Johnson insists that he produced evidence of an inaccuracy by showing that the defendants’ reports relied on information provided by an administrative agency, HFS, rather than a judicial order. This argument is meritless, and we have little to add to the district court’s explanation. After the Circuit Court of Cook County ordered Johnson to pay child support following his divorce, HFS became responsible for “enforcing and collecting” Johnson’s child support obligation. 89 Ill. Admin. Code § 160.10(d)(4); see In re Marriage of Heady, 398 Ill.App.3d 582, 338 Ill.Dec. 661, 924 N.E.2d 1187, 1188 (2010) (describing HFS’s enforcement functions). If Johnson fell behind significantly on his child support payments, HFS was required to report that information to consumer reporting agencies. See 89 Ill. Admin. Code § 160.70(h)(1) (HFS “shall report” to consumer reporting agencies the amount of past-due child support). The defendants, in turn, were required to put that information in Johnson’s credit report. See 15 U.S.C. § 1681 s-1 (“a consumer reporting agency shall include in any consumer report ... any information on the failure of the consumer to pay overdue support which is provided ... by a State or local child support enforcement agency; or ... verified by any local, State, or Federal Government agency”).
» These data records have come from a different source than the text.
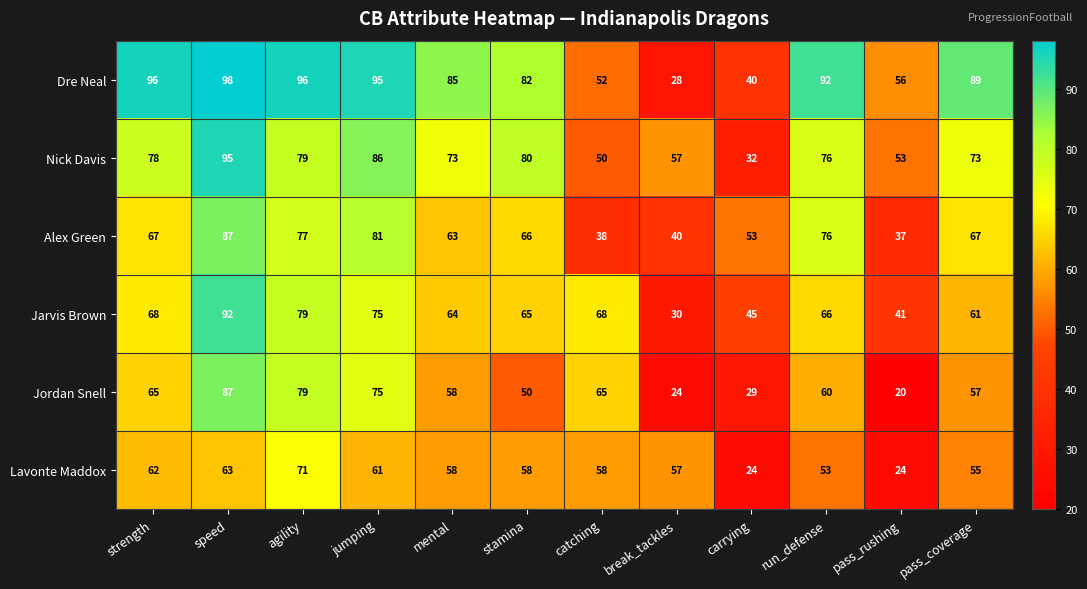

The value of Nick Davis at jumping is 86. True or false?

True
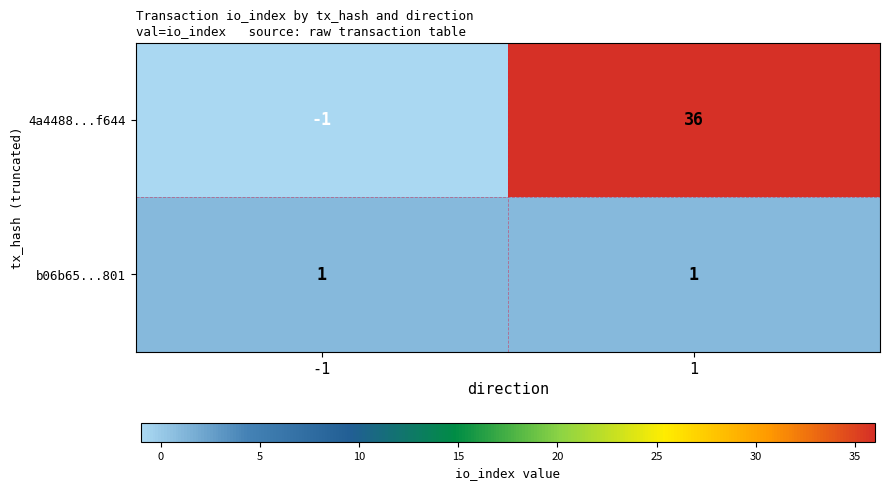

What is the average value of the 4a4488...f644 series?

18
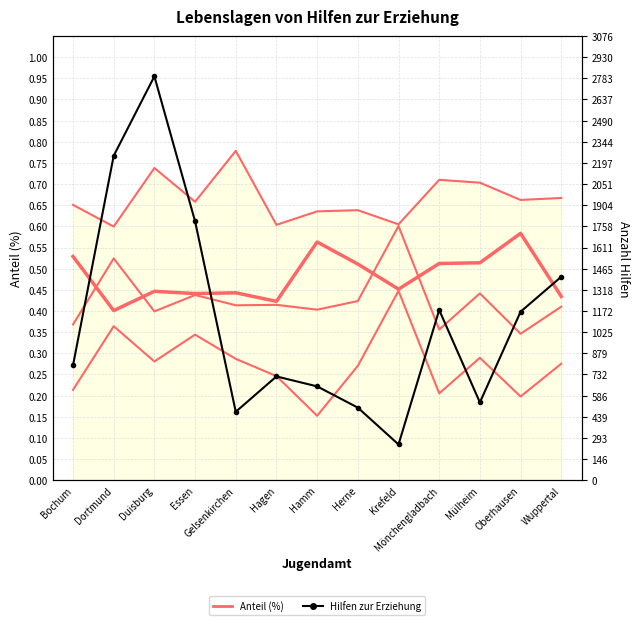

How many Anteil Transferleistungen values are between 0 and 1?

13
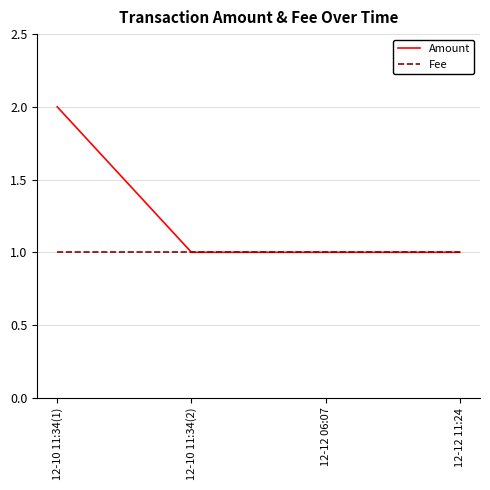

Rank the series by their average value, from highest to lowest.

Amount, Fee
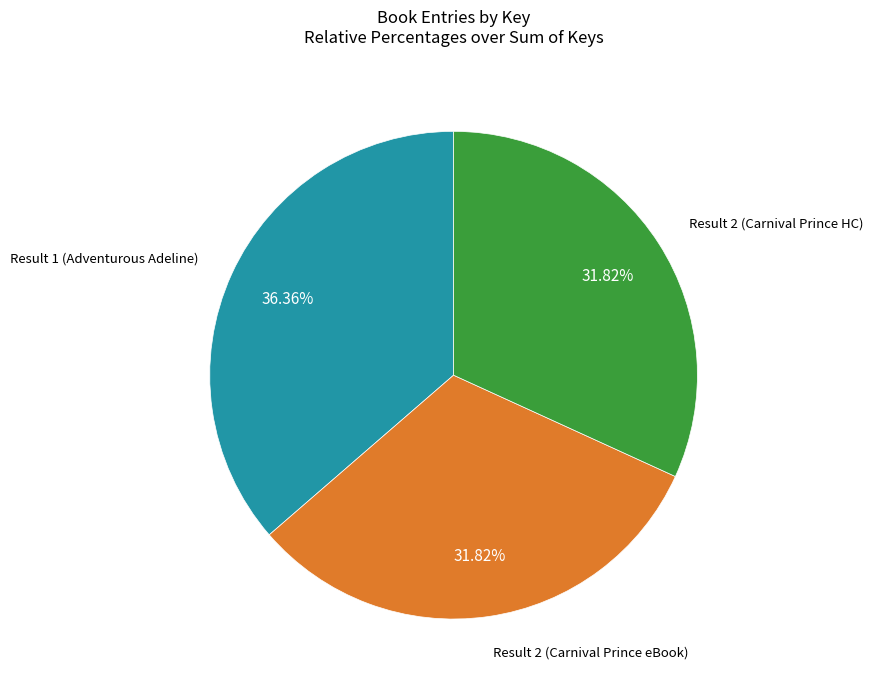

Does any single category account for the majority?

No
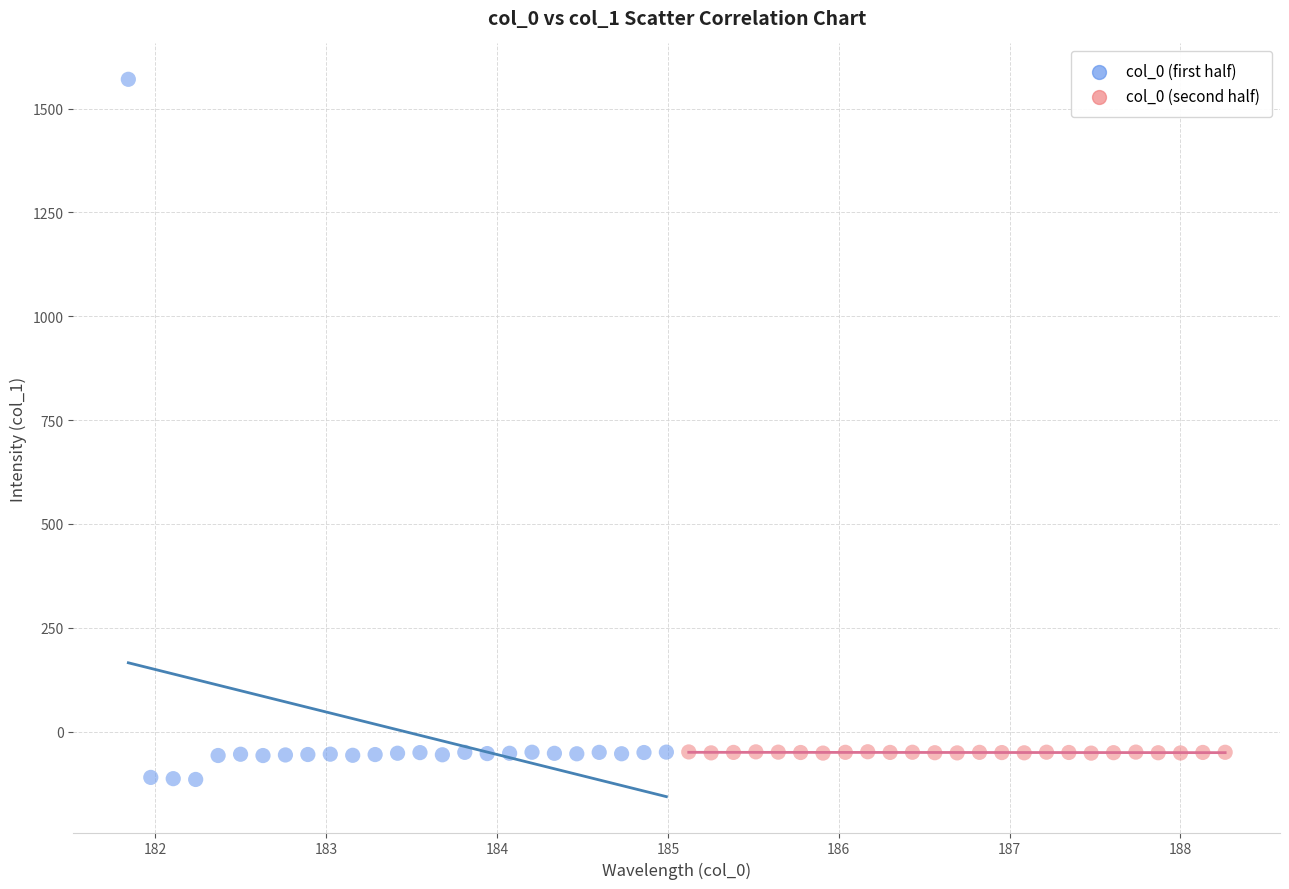

Which series has the widest spread of Y values?

col_0 (first half)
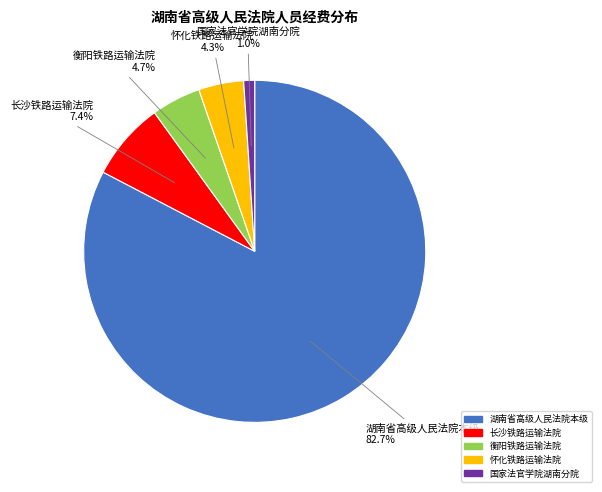

What is the ratio of the value at 怀化铁路运输法院 to the value at 长沙铁路运输法院?

0.6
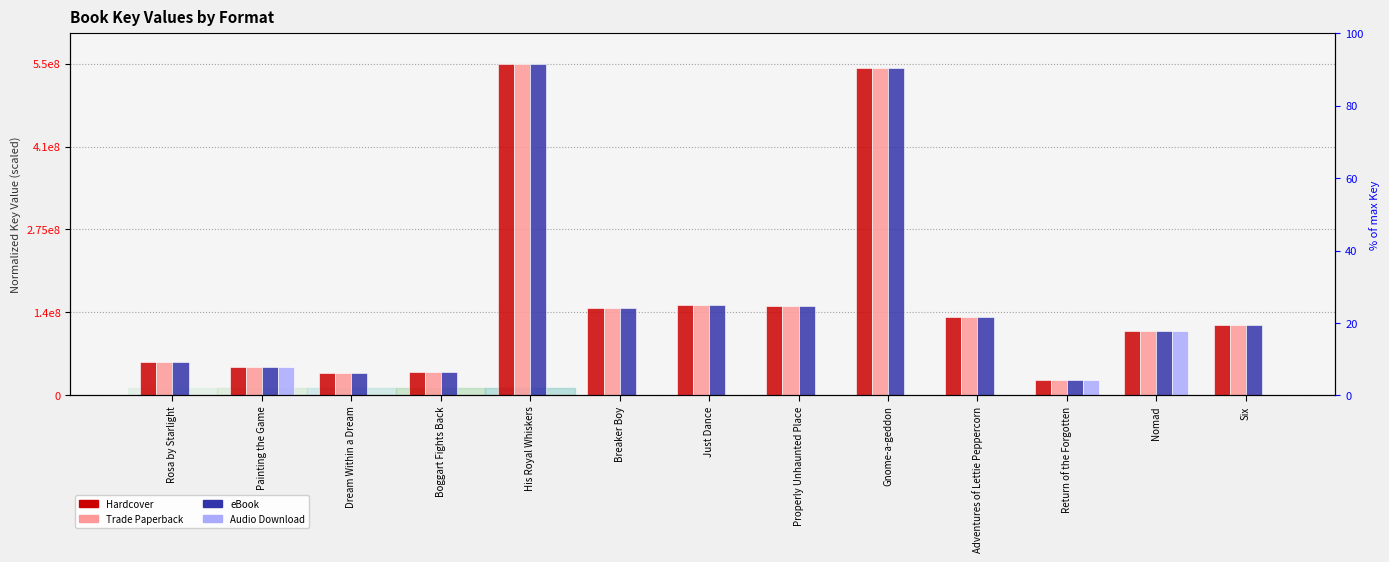

At which category is the sum across all series the highest?

His Royal Whiskers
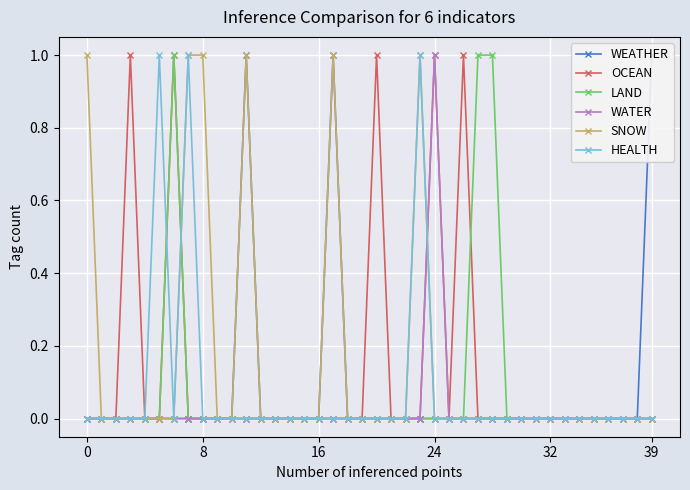

How many interior local valleys does the OCEAN series have?

1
By including past-due child support information reported by HFS in Johnson’s credit report, and repeatedly verifying the accuracy of that information in response to his requests, the defendants were not violating the FCRA — they were complying with its express commands.

We can dispose of Johnson’s other arguments in short order. The district court properly concluded that Johnson’s state-law claims were preempted by the FCRA, because Johnson provided no evidence of the defendants’ “malice or willful intent to injure.” 15 U.S.C. § 1681h(e); see Purcell v. Bank of America, 659 F.3d 622, 624-25 (7th Cir.2011); Ross v. F.D.I.C., 625 F.3d 808, 814-17 (4th Cir.2010). Moreover, the court did not abuse its discretion in denying Johnson’s attempts to amend his complaint on grounds of futility: Johnson could not have recovered under 42 U.S.C. § 1983, because the defendants are not state actors, see Hallinan v. Fraternal Order of Police of Chicago Lodge No. 7, 570 F.3d 811, 815-16 (7th Cir.2009), and the additional state-law claims would also be preempted by the FCRA, see Purcell, 659 F.3d at 624-25; Ross, 625 F.3d at 814-17. Finally, the entry of summary judgment against Johnson does not violate his Seventh Amendment right to a jury trial. See Burks v. Wise. Dep’t of Transp., 464 F.3d 744, 759 (7th Cir.2006).

AFFIRMED.

. On one occasion, defendant Experian did not reconfirm the arrearage with HFS, because Experian had recently looked into Johnson's complaints and confirmed with HFS that the debt was valid.

. The court concluded that Johnson abandoned his claim under the Illinois Consumer Fraud and Deceptive Business Practices Act because he did not address it in his summary judgment briefing. Johnson does not contest this conclusion on appeal, so we do not review it.